Sunday, April 30, 2006
( 6:44 PM ) Rebecca
Back when I was a wee youngster of 22, I worked as a drama counselor at summer camp in Northern California. Mostly I was there trying (and failing) to relive the halcyon days of my own summer camp youth where I spent the best days of my entire adolescence singing touchy-feely songs, riding horses, sleeping on beds strung up in trees, and generally feeling like a superstar - in direct contrast to the utter loserdom that enveloped me when I was at school.
My experiences as a counselor in most ways did not live up to my experiences as a camper, mainly because the people who ran this camp were militaristic frat boy as*holes who knew nary a thing about touch-feely songs about the campfire or making kids feel like a million bucks, though to their credit, they did offer exciting activities such as waterskiing and rock-climbing, which my own humble summer camp never offered. (Not that we needed it, of course, since we were so busy getting in touch with our feelings, but still).
As a counselor there, I first made the mistake of falling in love with a rock climber (who later went on a climbing trip, discovered "god" with a lowercase "g," and dumped me) but never mind about that. I was about to graduate from college, had no f*cking idea what I wanted to do - or rather I wanted to be a writer but had no confidence whatsoever that I could do it - and had hoped this summer would be a respite from my ever-increasing stress. Ha.
I spent that summer in a sleep-deprived, ulcer-ridden, lovestruck haze - constantly fighting with the camp directors and in conflict with many of the counselors who viewed me as some hippieish layabout because I preferred not to wear a bra, and got sick all the time because I was so stressed out and dehyrated in that sunbaked hellhole.I'll never forget how the waterskiing counselor (aka the camp director's thick-necked, dimwitted son, who was f*cking the rich horseback riding counselor and referred to her as "the bitch" when he talked to his friends on the phone) accused me of "not doing any work."

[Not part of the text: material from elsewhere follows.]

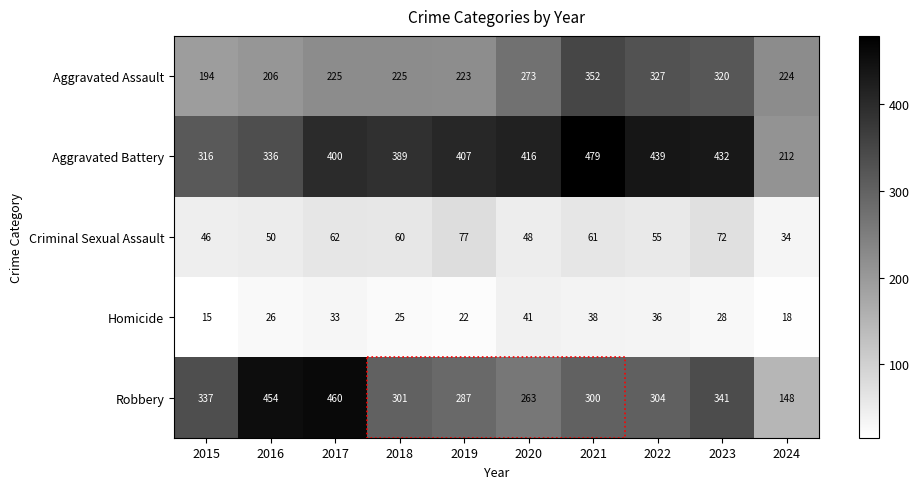

What is the sum of the Aggravated Assault values at 2021 and 2017?

577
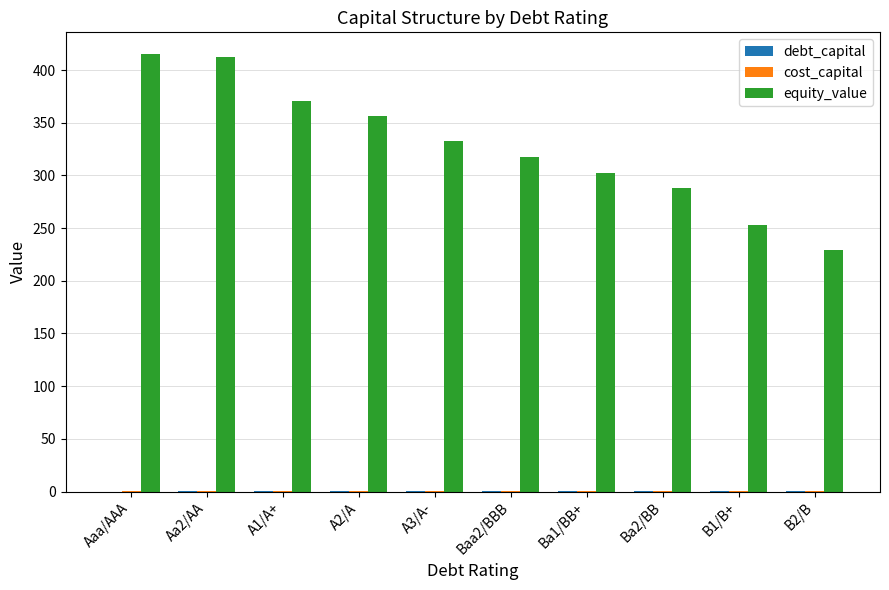

Is it true that equity_value equals 129.8 at Aaa/AAA?

False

Ha! The reason I was perceived as not doing any work was because I had to spend most of my days INDOORS WRITING. My job as drama counselor was not only to teach drama a few times a day, but to write, produce, and direct an original play every two weeks. Despite the various miseries of that place, that particular task was one of the best that could have befallen me at that time in my life.

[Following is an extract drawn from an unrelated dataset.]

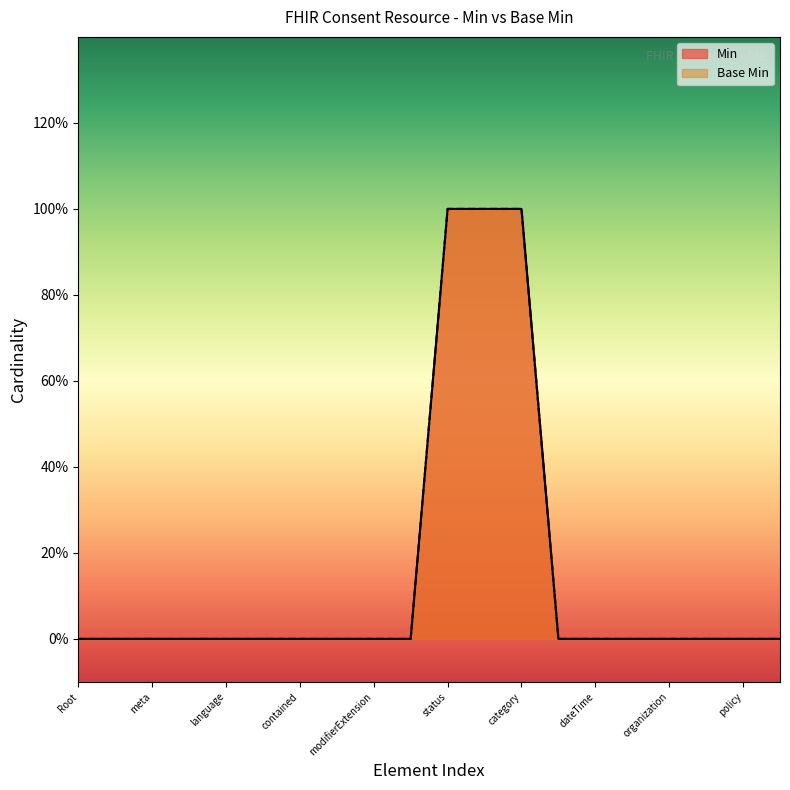

Rank the series by their maximum value, from highest to lowest.

Min, Base Min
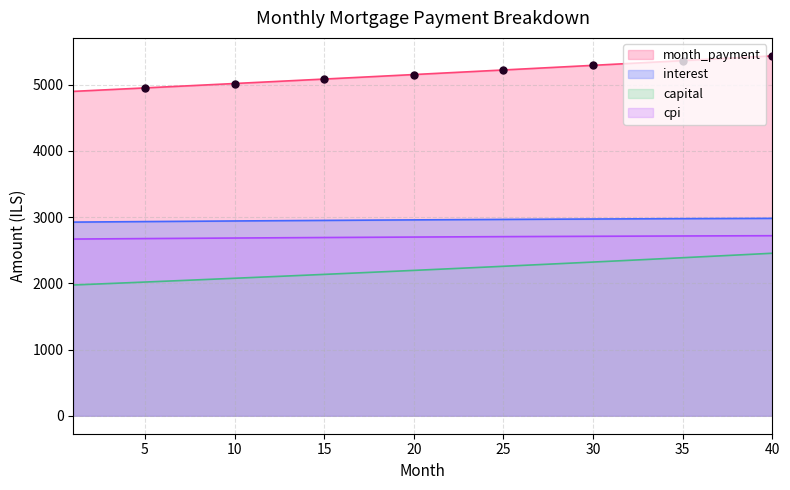

Which series has the largest total across all categories?

month_payment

That's because found out a few things that I needed to remember for a long time afterwards: I was creative. I was funny. I could finish a piece of writing when I needed to.

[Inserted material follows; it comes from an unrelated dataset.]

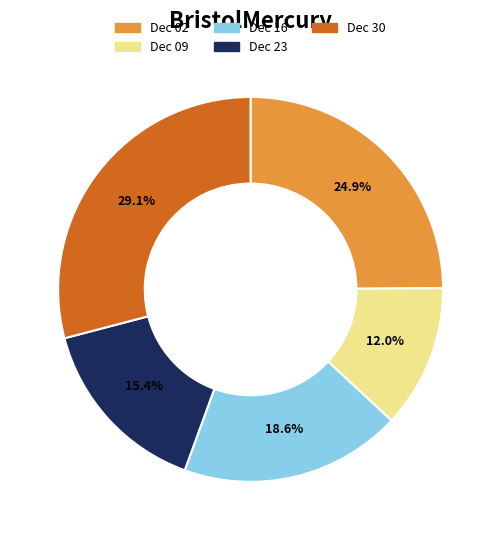

Count the number of slices in the pie.

5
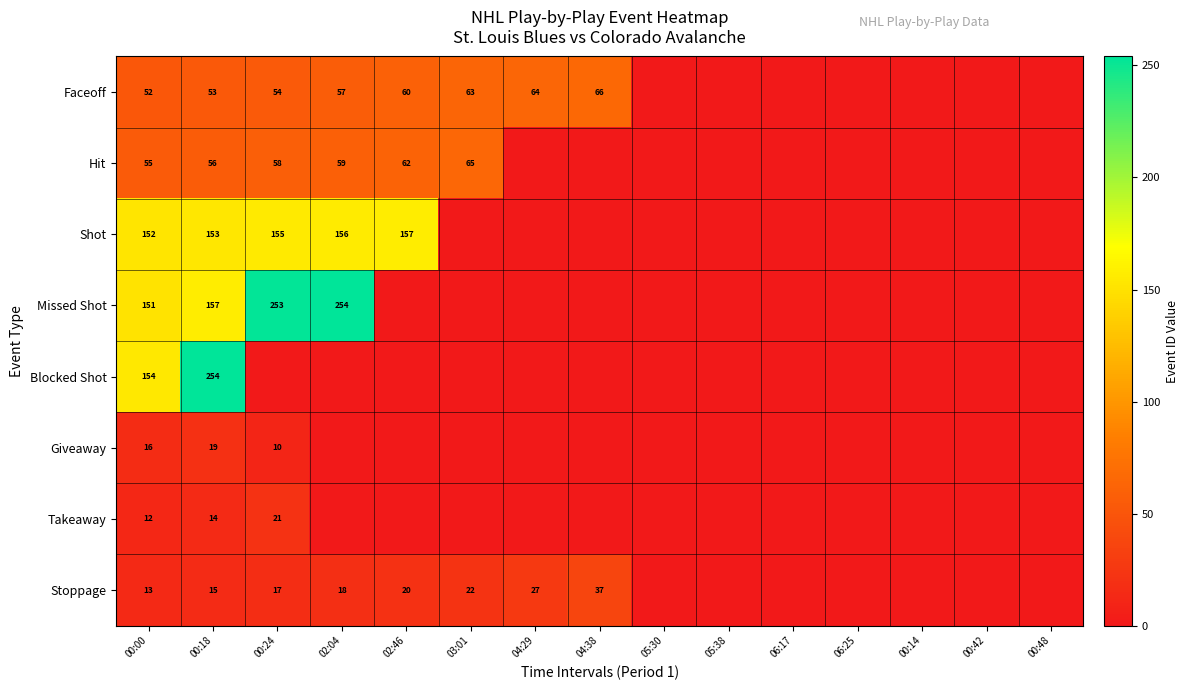

Is it true that Giveaway equals 16 at 00:00?

True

Oh I had known those things a long time before, when I was a child producing bright, bold masterpieces of art and literature and dreaming of future as a great artiste. But college and impending adulthood had drained me of all my creative confidence, and now, on the verge of becoming a working adult, all I wanted to do was be a writer but I had not produced much in the way of writing since fourth grade. Nor did I ever produce anything worthwhile again for a long time after that hot heavy summer.
But I rose to the task at hand. I wrote four witty plays in eight weeks that the kids loved, and, per instructions from the camp director, included numerous occasions for them to lip synch to the bands du jour (Aerosmith, Guns and Roses, Madonna). And, besides my broken heart, that is what I took away with me from Snow Mountain Camp: the fact that I could DO it. That I could write. Because for years afterwards I was blocked as a writer. As I entered the world and started a series of horrible jobs, I couldn't write. I started things and couldn't finish them. Over and over. It took years to get to the point where I COULD finish something. Hell, it took til NOW.
The funny thing is I'm terrifed all over again now. I've published a novel and am afraid I'll never be able to write another one. I know better, of course. I know that sometimes you just gotta believe when you don't believe, or, like George Michael says, that you gotta have FAITH. It's easier said than done, of course. Having faith and writing a novel. But I can do them both. And I will.